The restart and failover behavior depends on the following ways that you can configure the Data Integration Service:
Single node
When the Data Integration Service runs on a single node and the service process shuts down unexpectedly, the Service Manager tries to restart the service process. If the Service Manager cannot restart the process, the process stops or fails.
Primary and backup nodes
When the Data Integration Service runs on primary and backup nodes and the service process shuts down unexpectedly, the Service Manager tries to restart the service process. If the Service Manager cannot restart the process, the Service Manager fails the service process over to a backup node.
A Data Integration Service process fails over to a backup node in the following situations:
The Data Integration Service process fails and the primary node is not available.

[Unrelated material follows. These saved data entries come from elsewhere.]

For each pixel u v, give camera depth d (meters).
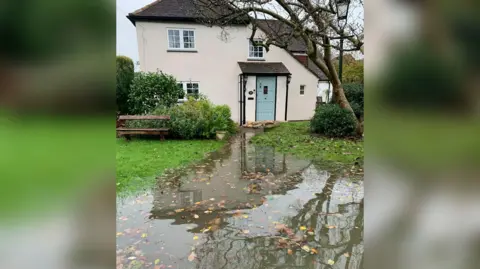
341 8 5.49
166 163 5.38
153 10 10.45
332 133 7.97
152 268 2.21
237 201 3.55
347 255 2.36
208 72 11.16
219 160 5.74
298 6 6.34
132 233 2.74
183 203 3.49
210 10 7.43
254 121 11.42
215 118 8.32
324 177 4.53
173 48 10.73
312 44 7.27
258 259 2.32
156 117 7.97
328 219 3.02
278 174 4.75
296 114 12.23
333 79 7.92
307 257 2.34
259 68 11.37
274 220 3.01
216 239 2.63
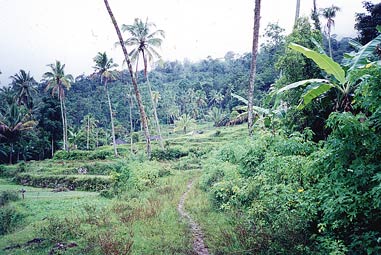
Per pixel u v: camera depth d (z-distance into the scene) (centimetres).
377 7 1744
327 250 500
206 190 1359
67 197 1877
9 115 4862
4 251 799
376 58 960
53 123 5350
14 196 1845
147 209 1070
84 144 6003
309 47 1176
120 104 8169
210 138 4966
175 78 10869
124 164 2114
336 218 511
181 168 2748
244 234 650
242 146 1111
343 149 512
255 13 1402
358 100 561
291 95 1123
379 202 443
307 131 771
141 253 657
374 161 506
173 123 8588
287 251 543
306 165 597
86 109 7819
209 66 11019
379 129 507
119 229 860
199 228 841
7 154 4900
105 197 1795
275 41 3300
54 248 757
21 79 5619
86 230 888
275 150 841
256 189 816
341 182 508
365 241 477
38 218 1266
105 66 4491
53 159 4256
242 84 6900
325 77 1054
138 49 3162
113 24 2347
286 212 583
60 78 4719
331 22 3778
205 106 8875
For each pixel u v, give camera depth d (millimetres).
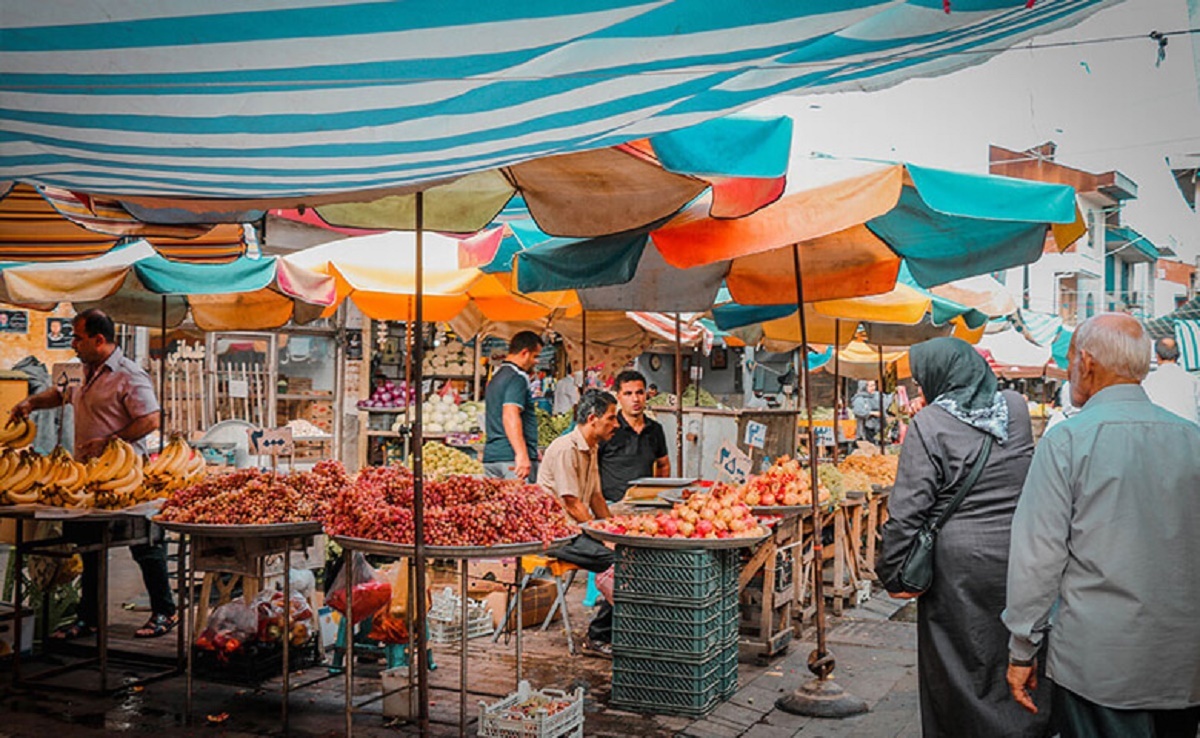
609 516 6930
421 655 4840
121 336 11211
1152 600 3027
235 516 5250
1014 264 6285
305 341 12609
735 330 11594
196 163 3395
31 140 3078
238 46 2281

The Data Integration Service process is running on a node that fails.
Grid
When the Data Integration Service runs on a grid, the restart and failover behavior depends on whether the master or worker service process becomes unavailable.
If the master service process shuts down unexpectedly, the Service Manager tries to restart the process. If the Service Manager cannot restart the process, the Service Manager elects another node to run the master service process. The remaining worker service processes register themselves with the new master. The master service process then reconfigures the grid to run on one less node.
If a worker service process shuts down unexpectedly, the Service Manager tries to restart the process. If the Service Manager cannot restart the process, the master service process reconfigures the grid to run on one less node.
The Service Manager restarts the Data Integration Service process based on domain property values set for the amount of time spent trying to restart the service and the maximum number of attempts to try within the restart period.
The Data Integration Service clients are resilient to temporary connection failures during restart and failover of the service.